Sur le fond du problème, il convient de reconnaître, comme l'a fait M. Aubert, la complexité de la situation actuelle. Ainsi que le déplore l'un des considérants de notre motion, une mosaïque de services a été mise en place pour répondre à des besoins spécifiques qui ont émergé au fil de ces trente dernières années. Notre motion constitue donc une occasion de s'interroger sur la coordination de l'ensemble de ces services et de créer une «porte d'entrée». La protection de la jeunesse avait à cet égard eu un débat sur l'opportunité de mettre en place un portail d'accueil pour les parents, lequel a fermé après cinq ans de fonctionnement. Les employés s'opposent actuellement à la remise sur pied de ce portail, car les parents seraient amenés à rencontrer successivement plusieurs assistants sociaux du même service. Notre proposition permettrait de réfléchir à une structure qui joue le rôle de portail d'accueil tout en garantissant aux parents le secret le plus absolu. C'est pourquoi nous demandons à nos collègues - du moins à ceux qui connaissent cette réalité - de prendre en considération cette motion ainsi que ses annexes.

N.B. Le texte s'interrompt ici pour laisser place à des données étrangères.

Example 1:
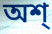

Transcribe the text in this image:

অশ্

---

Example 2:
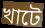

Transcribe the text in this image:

খাটে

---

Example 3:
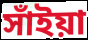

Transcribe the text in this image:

সাঁইয়া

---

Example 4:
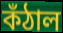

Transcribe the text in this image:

কঁঠাল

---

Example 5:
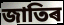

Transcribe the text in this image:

জাতিৰ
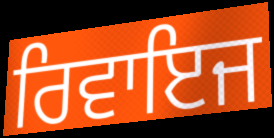
ਰਿਵਾਇਜ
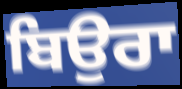
ਬਿਉਰਾ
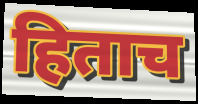
हिताच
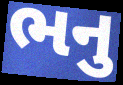
ભનુ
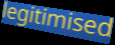
legitimised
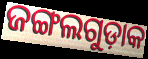
ଜଙ୍ଗଲଗୁଡ଼ାକ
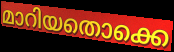
മാറിയതൊക്കെ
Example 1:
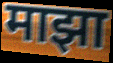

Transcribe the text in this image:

माझा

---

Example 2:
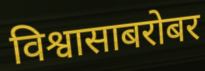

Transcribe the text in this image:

विश्वासाबरोबर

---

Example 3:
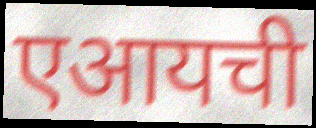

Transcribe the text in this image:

एआयची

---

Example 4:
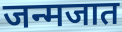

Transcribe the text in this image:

जन्मजात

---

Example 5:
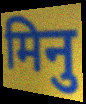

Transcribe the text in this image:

मिनु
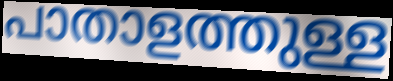
പാതാളത്തുള്ള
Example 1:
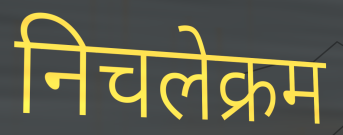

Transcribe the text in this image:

निचलेक्रम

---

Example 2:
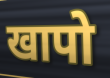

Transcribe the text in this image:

खापो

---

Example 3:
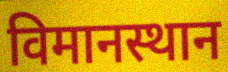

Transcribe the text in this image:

विमानस्थान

Mme Micheline Spoerri. Afin de contribuer à l'efficacité du débat, je ne me prononcerai pas sur le fond de cette motion.

Il convient effectivement de s'interroger sur l'opportunité de renvoyer ce texte à la commission judiciaire ou à la commission sociale. J'opterais personnellement pour la seconde solution car, comme l'a relevé M. Aubert, il existe actuellement une cascade d'institutions déjà actives dans le domaine qui préoccupe les motionnaires. Dans une telle situation, le véritable problème réside dans une définition claire des tâches des uns et des autres afin d'éviter une dilution des responsabilités.

La première invite demande une évaluation de la nécessité de mettre sur pied un nouveau service. C'est, à mon sens, dans le cadre de la commission sociale que cette première invite doit être traitée, l'évaluation de la nécessité et la clarification des missions nous permettant, dans un deuxième temps, d'élaborer une stratégie concrète. Je constate que, si l'on travaille et l'on discute beaucoup dans ces domaines, on ne s'en retrouve pas moins devant un vide lorsque survient un drame.

A la suite d'un entretien avec mon collègue Pierre-François Unger, je proposerai donc que la commission sociale effectue une première analyse, au terme de laquelle nous entrerons dans une action véritablement stratégique. Le cas échéant, la motion pourrait ensuite être examinée par la commission judiciaire dans le cadre des problèmes de violence domestique.

Pour être efficace, il vaudrait donc mieux renvoyer en premier lieu cette motion à la commission sociale, puis à la commission judiciaire.

Le président. Le Conseil d'Etat souhaitant le renvoi à la commission sociale, je mets aux voix cette proposition. Si elle est refusée, je mettrai aux voix son renvoi à la commission judiciaire.

Mise aux voix, cette proposition de motion est renvoyée à la commission sociale.